New York Times (USA), 08.06.2008

Das Sunday Magazine bringt ein Dossier über die "neue Stadt". Darcy Frey schreibt ein Porträt des verrücktesten der niederländischen Architekturbüros, MVRDV aus Rotterdam und seines Mitbegründers Winy Maas. Sie verfolgen unter anderem die Idee des "vertical gardening": "Sie haben auch festgestellt, dass die holländische Schweineindustrie riesige Flächen verschlingt - Holland hat genausoviele Schweine wie Menschen. Darum schlug Maas eine Befreiung der Landschaften vor: Die Schweine sollen künftig in vierzigstöckigen Hochhäusern untergebracht werden. 'Guck, es ist ein Pork Port', sagt er und zeigt Bilder seiner Entwürfe für PigCity. Hochhäuser mit grasbedeckten Etagen, integrierten Schlachthäusern und Biogaskraftwerken für den Schweinedung, die an der holländischen Küste stehen sollen."

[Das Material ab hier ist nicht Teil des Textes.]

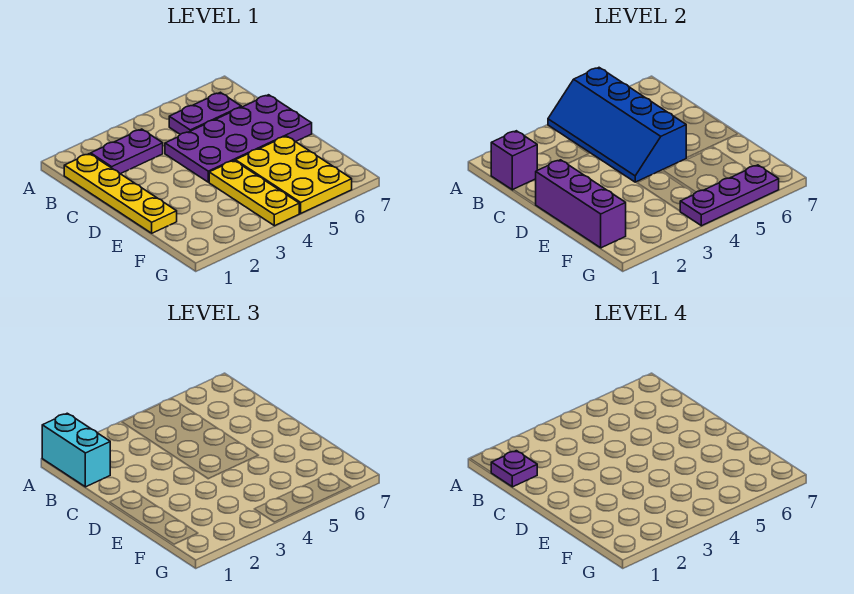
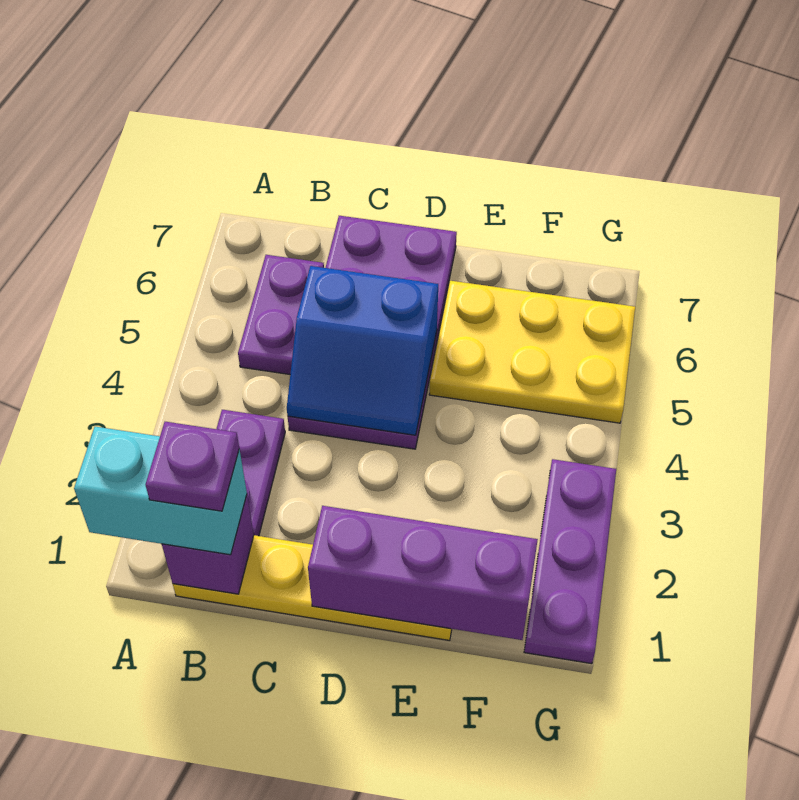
blue 2x4 slope [548,68,686,182] -> blue 2x2 slope [287,266,438,435]
yellow 1x3 plate [209,161,299,226] -> none
purple 1x3 plate [680,165,779,226] -> purple 1x3 plate moved to [524,459,616,664]

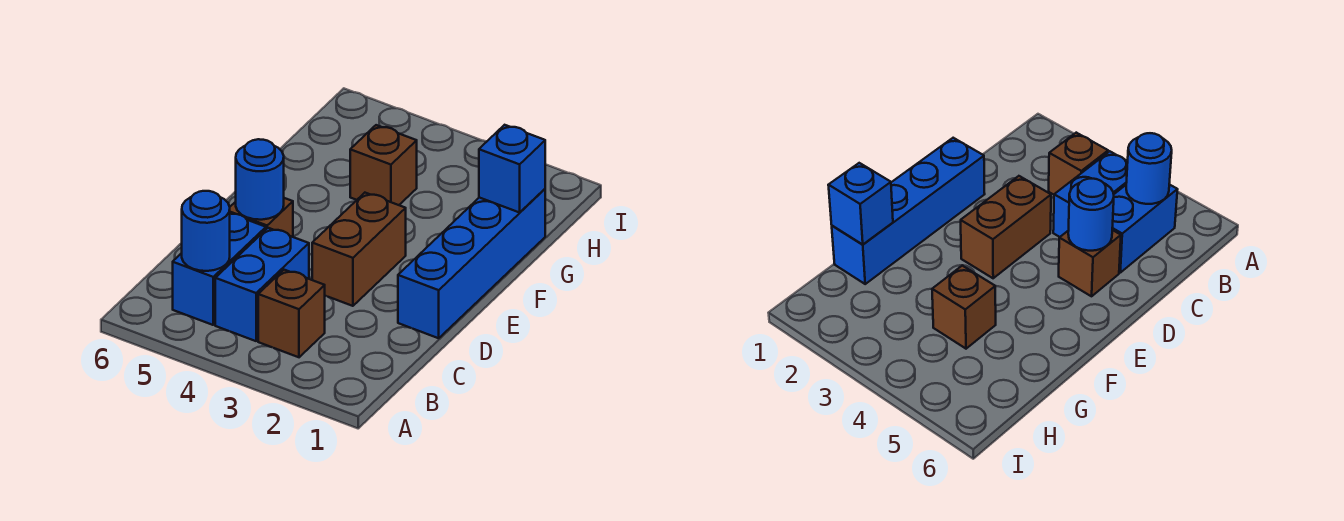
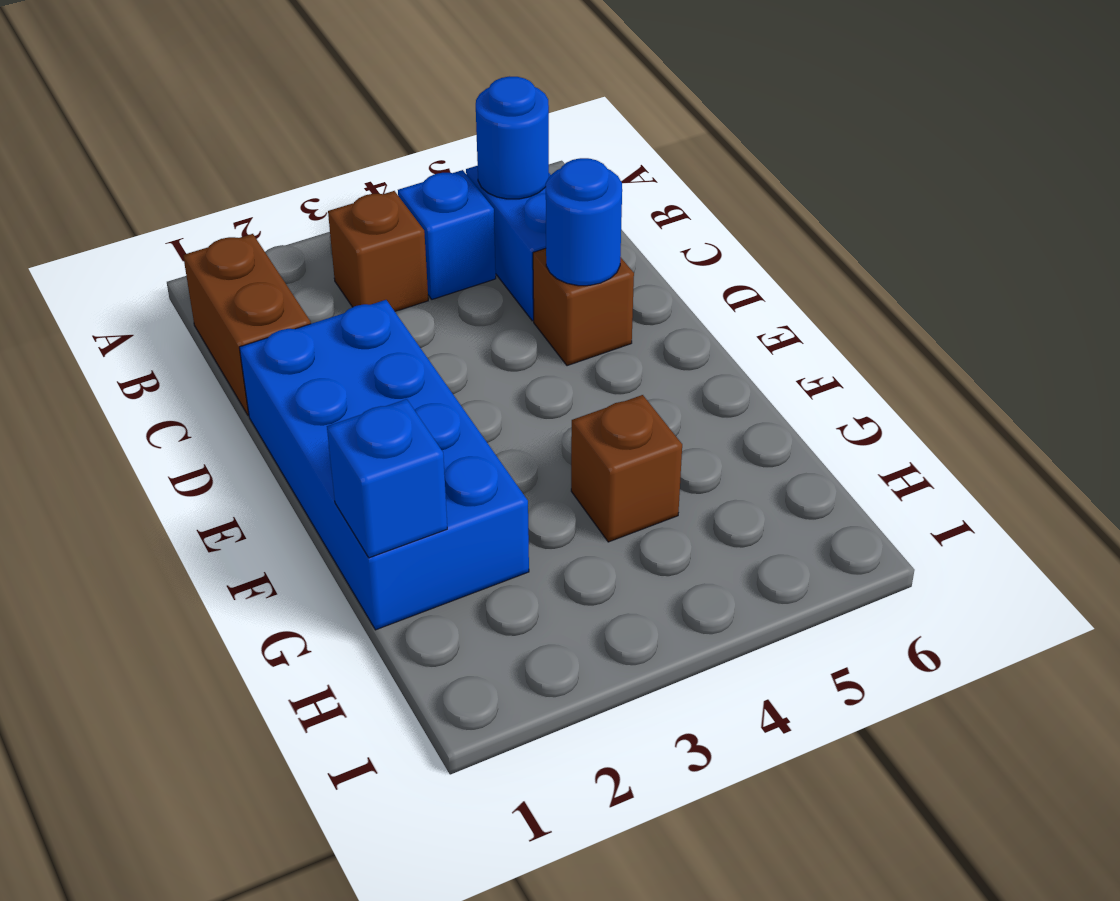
blue 1x2 brick [215,228,309,341] -> blue 1x1 brick [398,170,496,299]
blue 1x4 brick [398,189,545,338] -> blue 2x4 brick [239,300,529,630]
brown 1x2 brick [312,193,406,306] -> brown 1x2 brick moved to [183,234,311,415]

In weiteren Artikeln des Dossiers fragt der Architekturkritiker der New York Times, Nicolai Ouroussof, ob Retortenstädte wie Dubai jemals mit Paris oder New York mithalten können. Und Jon Mooallem klärt über die Kunst des "Guerilla Gardening" auf.

In der Book Review stellt David Gates zu Rushdies neuem Roman "The Enchantress of Florence" (erstes Kapitel) die grausame Frage: "Warum lässt mich dieser ingeniöse und ehrgeizige Roman - immerhin eine Verteidigung der menschlichen Einbidlungskraft - so kalt?"